A federal appeals court has put a stop to a program in the Pacific Northwest that authorized the killing of sea lions in order to protect the stock of salmon in the Columbia River.
The National Marine Fisheries Service allowed the states of Oregon and Washington to kill up to 85 sea lions a year at the Bonneville Dam.
But the San Francisco-based 9th U.S. Circuit Court of Appeals held yesterday that the agency violated administrative procedures in reaching its decision.
Although the Marine Mammal Protection Act does allow NMFS to take action against predators to protect Endangered Species Act-listed salmon populations, the appeals court held that it did not follow the correct procedures under the Administrative Procedures Act.
Writing for a unanimous three-judge panel, Judge Raymond Fisher said the agency "has not satisfactorily explained the basis of its decision."
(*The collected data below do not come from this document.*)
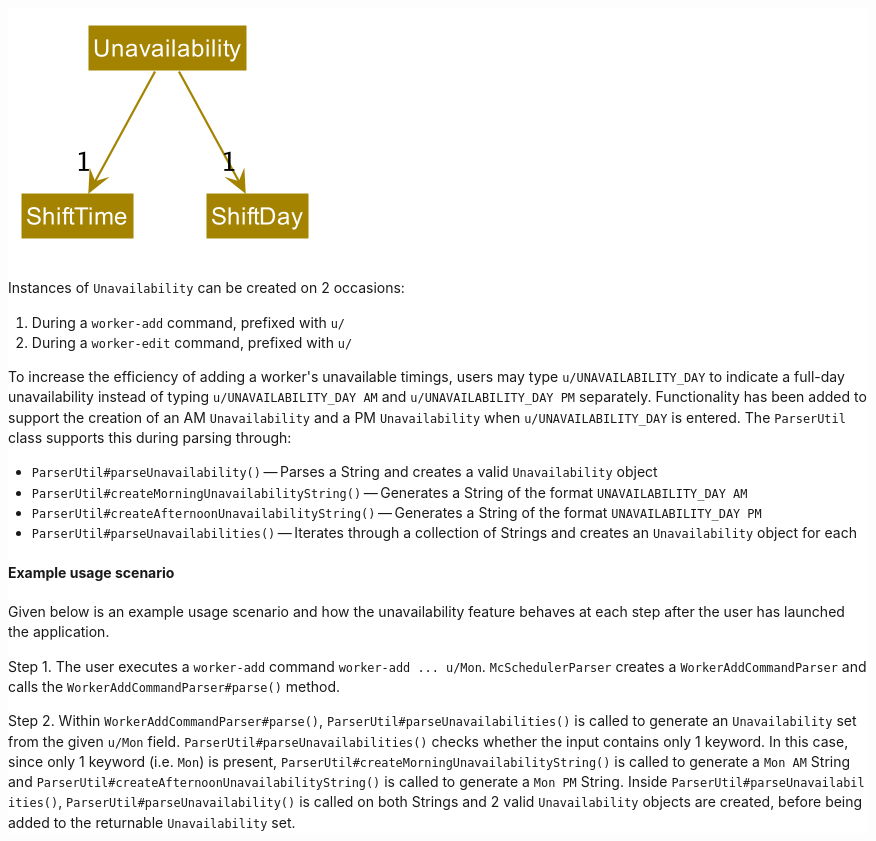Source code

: ![Unavailability Class Diagram](images/UnavailabilityClassDiagram.png)

Instances of `Unavailability` can be created on 2 occasions:

1. During a `worker-add` command, prefixed with `u/`
2. During a `worker-edit` command, prefixed with `u/`

To increase the efficiency of adding a worker's unavailable timings, users may type `u/UNAVAILABILITY_DAY` to indicate a full-day unavailability 
instead of typing `u/UNAVAILABILITY_DAY AM` and `u/UNAVAILABILITY_DAY PM` separately. Functionality has been added to support the creation
of an AM `Unavailability` and a PM `Unavailability` when `u/UNAVAILABILITY_DAY` is entered. The `ParserUtil` class supports this during parsing through:

- `ParserUtil#parseUnavailability()` — Parses a String and creates a valid `Unavailability` object
- `ParserUtil#createMorningUnavailabilityString()` — Generates a String of the format `UNAVAILABILITY_DAY AM`
- `ParserUtil#createAfternoonUnavailabilityString()` — Generates a String of the format `UNAVAILABILITY_DAY PM`
- `ParserUtil#parseUnavailabilities()` — Iterates through a collection of Strings and creates an `Unavailability`
object for each

#### Example usage scenario

Given below is an example usage scenario and how the unavailability feature behaves at each step after the user has
launched the application.

Step 1. The user executes a `worker-add` command `worker-add ... u/Mon`. `McSchedulerParser` creates a
`WorkerAddCommandParser` and calls the `WorkerAddCommandParser#parse()` method.

Step 2. Within `WorkerAddCommandParser#parse()`, `ParserUtil#parseUnavailabilities()` is called to generate an
`Unavailability` set from the given `u/Mon` field. `ParserUtil#parseUnavailabilities()` checks whether
the input contains only 1 keyword. In this case, since only 1 keyword (i.e. `Mon`) is present, `ParserUtil#createMorningUnavailabilityString()`
is called to generate a `Mon AM` String and `ParserUtil#createAfternoonUnavailabilityString()` is called to generate a `Mon PM`
String. Inside `ParserUtil#parseUnavailabilities()`, `ParserUtil#parseUnavailability()` is called on both Strings
and 2 valid `Unavailability` objects are created, before being added to the returnable `Unavailability` set.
The court remanded the case back to NMFS, which will have a second chance to justify the need for the program.
NMFS took action after the Army Corps of Engineers reported that the number of sea lions present had increased. The Army Corps also estimated that the number of salmon the sea lions were eating had also increased.
As part of its analysis, the service calculated that 86 sea lions would eat nearly 17,500 salmon a year.
The Humane Society of the United States immediately filed suit after NMFS revealed its plans. But the plaintiffs failed to convince U.S. District Judge Michael Mossman of the District of Oregon of the need to halt the program.
The plaintiffs had better luck before the appeals court. Fisher wrote that that agency did not explain how the sea lions were having a "significant negative impact" on the salmon population or how it decided on what was the desired level of salmon population.
He also noted that NMFS has previously approved plans for fisheries to take a much larger percentage of the salmon population.
The court did, however, reject the plaintiff's claim that the agency had violated the National Environmental Policy Act by failing to prepare an environmental impact statement.
Jonathan Lovvorn, a Humane Society lawyer, welcomed the ruling.
"The government's plan to kill sea lions for eating fish, while at the same time authorizing fishermen to take four times as many fish as sea lions is irrational, and the court has rightly put a stop to it," Lovvorn said in a statement.
He called for the agency to "abandon this plan and work cooperatively with us."
An NMFS spokesman said officials were "disappointed in the court's decision" but had not yet had a chance to analyze the ruling.